In the context of the New Jim Crow, the expansion of positions for a minority of Black people within the police coincided with the launching of the "war on drugs" in the 1980s on Black communities across the country, in a vicious backlash against all the gains of the civil rights movement.

Today, the racially coded calls for "law and order" and "personal responsibility" have continued to sustain justifications for a whopping 800 percent increase in the federal prison population since 1980 as a result of 30 years of sustained attacks on Black communities.

Although they may come from working-class backgrounds and may live in the same neighborhoods that they patrol, and although they may and do face racism, sexism and homophobia internally, the interests of individual police officers are tied to the protection of their police departments.

Although they have their own unions, unlike the interests of other workers like teachers and nurses, whose improved working conditions also improve the conditions of the people they teach or care for, an improvement in the working conditions of the police protects and strengthens the institution they serve, and the repressive force it uses within society.

Demands for better pay, more weapons, more vehicle and foot patrols and more promotions are demands for better coercive powers for the entire police force. Police officers do not compose a social group that fights for social justice issues.

Policies that undermine these coercive powers, even just to function as a simple check, are invariably met with great resistance. As Shawn Gude points out in Jacobin:

They've bitterly opposed civilian review boards (and, if established, have sought to undermine them). They've fought the placement of names and badge numbers on officer uniforms. They've resisted rooting out police misconduct.

This explains the narrowness with which racial justice is defined with respect to the officers of MAMLEO. When MAMLEO campaigns, even if it is on the question of greater safety and an end to violence within neighborhoods, it bases its demands only on the ability to be promoted within the BPD and increase the police presence in those communities.

The police, as a whole, will argue for non-solutions to stop violence in the community, like offering to give out cash in gun buyback programs. But the license to arrest and imprison people is never taken away, only expanded.

They will not speak out against the 10,000 new prison units being built within the state over the next seven years, with $2 billion that could be used to fund those same Black neighborhoods facing the violence of poverty, starved of jobs that pay a living wage, and the ability to build vibrant livable communities under crippling austerity measures.
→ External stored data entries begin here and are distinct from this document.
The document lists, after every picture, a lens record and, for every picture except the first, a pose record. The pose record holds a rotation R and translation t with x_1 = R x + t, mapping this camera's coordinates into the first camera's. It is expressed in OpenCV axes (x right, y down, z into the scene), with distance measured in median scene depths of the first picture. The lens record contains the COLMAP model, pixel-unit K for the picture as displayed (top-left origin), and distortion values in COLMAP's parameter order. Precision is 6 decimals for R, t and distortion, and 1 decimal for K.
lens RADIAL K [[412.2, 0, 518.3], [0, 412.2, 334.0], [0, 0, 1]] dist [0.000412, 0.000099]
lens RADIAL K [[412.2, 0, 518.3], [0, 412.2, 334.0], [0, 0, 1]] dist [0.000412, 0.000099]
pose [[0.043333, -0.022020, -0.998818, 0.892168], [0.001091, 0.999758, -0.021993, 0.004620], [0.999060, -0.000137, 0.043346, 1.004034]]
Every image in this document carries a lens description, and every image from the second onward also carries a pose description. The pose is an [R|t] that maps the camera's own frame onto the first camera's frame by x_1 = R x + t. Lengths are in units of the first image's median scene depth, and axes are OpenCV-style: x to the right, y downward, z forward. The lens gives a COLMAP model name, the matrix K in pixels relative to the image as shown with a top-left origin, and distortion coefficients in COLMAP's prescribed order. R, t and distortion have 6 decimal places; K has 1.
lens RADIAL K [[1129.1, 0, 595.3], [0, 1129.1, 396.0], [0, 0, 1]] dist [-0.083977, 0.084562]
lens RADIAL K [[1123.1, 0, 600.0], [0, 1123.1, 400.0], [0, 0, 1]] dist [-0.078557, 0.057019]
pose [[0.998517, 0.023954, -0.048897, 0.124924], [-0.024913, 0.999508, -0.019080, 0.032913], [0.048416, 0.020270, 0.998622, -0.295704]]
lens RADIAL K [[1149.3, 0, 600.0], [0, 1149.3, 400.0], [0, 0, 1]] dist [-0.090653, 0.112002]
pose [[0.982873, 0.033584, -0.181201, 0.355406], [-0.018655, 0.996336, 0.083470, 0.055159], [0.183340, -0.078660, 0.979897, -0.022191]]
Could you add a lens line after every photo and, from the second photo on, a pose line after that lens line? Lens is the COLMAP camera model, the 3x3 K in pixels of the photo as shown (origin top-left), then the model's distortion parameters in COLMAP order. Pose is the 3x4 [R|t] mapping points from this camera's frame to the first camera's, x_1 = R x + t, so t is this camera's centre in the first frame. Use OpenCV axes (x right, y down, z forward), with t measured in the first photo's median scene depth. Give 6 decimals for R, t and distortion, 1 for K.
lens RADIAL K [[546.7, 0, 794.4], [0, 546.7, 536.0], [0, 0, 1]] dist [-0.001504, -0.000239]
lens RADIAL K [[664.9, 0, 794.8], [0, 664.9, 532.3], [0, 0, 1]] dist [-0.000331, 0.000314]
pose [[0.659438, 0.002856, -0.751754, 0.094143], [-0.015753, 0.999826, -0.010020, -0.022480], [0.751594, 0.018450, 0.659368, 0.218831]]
To do so would be to make steps toward dissolving the purpose of their livelihoods.

MAMLEO was nowhere to be seen in 2012 when activists rallied against the implementation of a three-strikes law that increased the number of felonies punishable by life in prison without parole from one to 19. This legislation disproportionately impacted Blacks and Latinos in the state they already constitute 55 percent of those in prison, but only 16 percent of the general population.

And MAMLEO are nowhere to be found in discussions of escalating state violence, when the BPD considers ordering new weapons to use on the streets of Boston, like military grade AR-15 semiautomatic rifles. Even as reports show that the crime rate over the past five years has actually gone down, while deadly police shootings are on the rise.

And they did not join the families of police brutality victims like Bo Ramsey-White, who was unarmed and gunned down at a random traffic stop in 2012, and Mark McMullen who was unarmed and shot and killed after a high-speed chase in 2011, while both their BPD murderers were cleared of any wrongdoing.

The appointment of Black officers to command positions in the BPD won't make for a kinder police force, more attentive to the needs of their respective communities. The trajectory of police militarization and prison expansion points to the opposite.

It simply ensures that in a time of budget cuts, record unemployment for Black people, attacks on public sector unions and increased policing and incarceration, as part of the new Jim Crow, that the face of that execution will have a few more people who are not white, but still blue.